▸ JOB
Copy out word for word the part of the records that opens at their very start and closes with the line containing "shared per-build storage.", including that line, and leave the pictures out of your copy.

+--

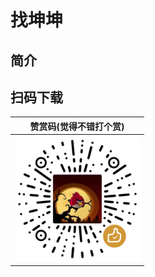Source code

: # 找坤坤

## 简介

## 扫码下载

|赞赏码(觉得不错打个赏) |
| :------: |
| <img src="main/res/drawable/赞赏码.png" width="200px"> | 


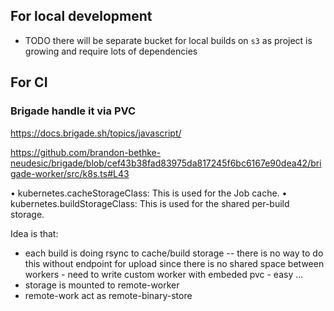 ## For local development
* TODO there will be separate bucket for local builds on `s3` as project is growing and require lots of dependencies

## For CI
### Brigade handle it via PVC
https://docs.brigade.sh/topics/javascript/

https://github.com/brandon-bethke-neudesic/brigade/blob/cef43b38fad83975da817245f6bc6167e90dea42/brigade-worker/src/k8s.ts#L43

 •  kubernetes.cacheStorageClass: This is used for the Job cache.
 •  kubernetes.buildStorageClass: This is used for the shared per-build storage.


Idea is that:
* each build is doing rsync to cache/build storage -- there is no way to do this without endpoint for upload since there is no shared space between workers - need to write custom worker with embeded pvc - easy ...
* storage is mounted to remote-worker
* remote-work act as remote-binary-store
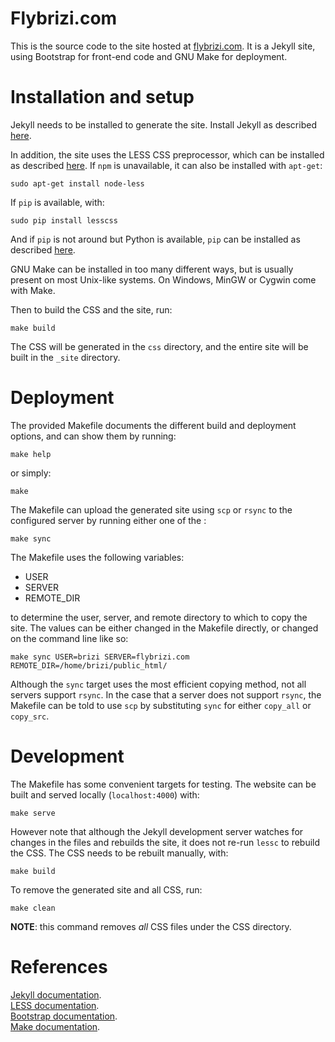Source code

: # Flybrizi.com

This is the source code to the site hosted at [flybrizi.com](http://flybrizi.com). It is a Jekyll site, using Bootstrap for front-end code and GNU Make for deployment.

# Installation and setup

Jekyll needs to be installed to generate the site. Install Jekyll as described [here](http://jekyllrb.com/docs/installation/).

In addition, the site uses the LESS CSS preprocessor, which can be installed as described [here](http://lesscss.org/#using-less). If `npm` is unavailable, it can also be installed with `apt-get`:

    sudo apt-get install node-less

If `pip` is available, with:

    sudo pip install lesscss

And if `pip` is not around but Python is available, `pip` can be installed as described [here](http://pip.readthedocs.org/en/latest/installing.html).

GNU Make can be installed in too many different ways, but is usually present on most Unix-like systems. On Windows, MinGW or Cygwin come with Make.

Then to build the CSS and the site, run:

    make build

The CSS will be generated in the `css` directory, and the entire site will be built in the `_site` directory.

# Deployment

The provided Makefile documents the different build and deployment options, and can show them by running:

    make help

or simply:

    make

The Makefile can upload the generated site using `scp` or `rsync` to the configured server by running either one of the :

    make sync

The Makefile uses the following variables:

- USER
- SERVER
- REMOTE_DIR

to determine the user, server, and remote directory to which to copy the site. The values can be either changed in the Makefile directly, or changed on the command line like so:

    make sync USER=brizi SERVER=flybrizi.com REMOTE_DIR=/home/brizi/public_html/

Although the `sync` target uses the most efficient copying method, not all servers support `rsync`. In the case that a server does not support `rsync`, the Makefile can be told to use `scp` by substituting `sync` for either `copy_all` or `copy_src`.

# Development

The Makefile has some convenient targets for testing. The website can be built and served locally (`localhost:4000`) with:

    make serve

However note that although the Jekyll development server watches for changes in the files and rebuilds the site, it does not re-run `lessc` to rebuild the CSS. The CSS needs to be rebuilt manually, with:

    make build

To remove the generated site and all CSS, run:

    make clean

**NOTE**: this command removes *all* CSS files under the CSS directory.

# References

[Jekyll documentation](http://jekyllrb.com/docs/home/).<br>
[LESS documentation](http://lesscss.org/features/).<br>
[Bootstrap documentation](http://getbootstrap.com/).<br>
[Make documentation](http://www.gnu.org/software/make/manual/make.html).<br>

+--

▸ EXERCISE SOLUTION
Source code

: # 找坤坤

## 简介

## 扫码下载

|赞赏码(觉得不错打个赏) |
| :------: |
| <img src="main/res/drawable/赞赏码.png" width="200px"> | 


 ## For local development
* TODO there will be separate bucket for local builds on `s3` as project is growing and require lots of dependencies

## For CI
### Brigade handle it via PVC
https://docs.brigade.sh/topics/javascript/

https://github.com/brandon-bethke-neudesic/brigade/blob/cef43b38fad83975da817245f6bc6167e90dea42/brigade-worker/src/k8s.ts#L43

 •  kubernetes.cacheStorageClass: This is used for the Job cache.
 •  kubernetes.buildStorageClass: This is used for the shared per-build storage.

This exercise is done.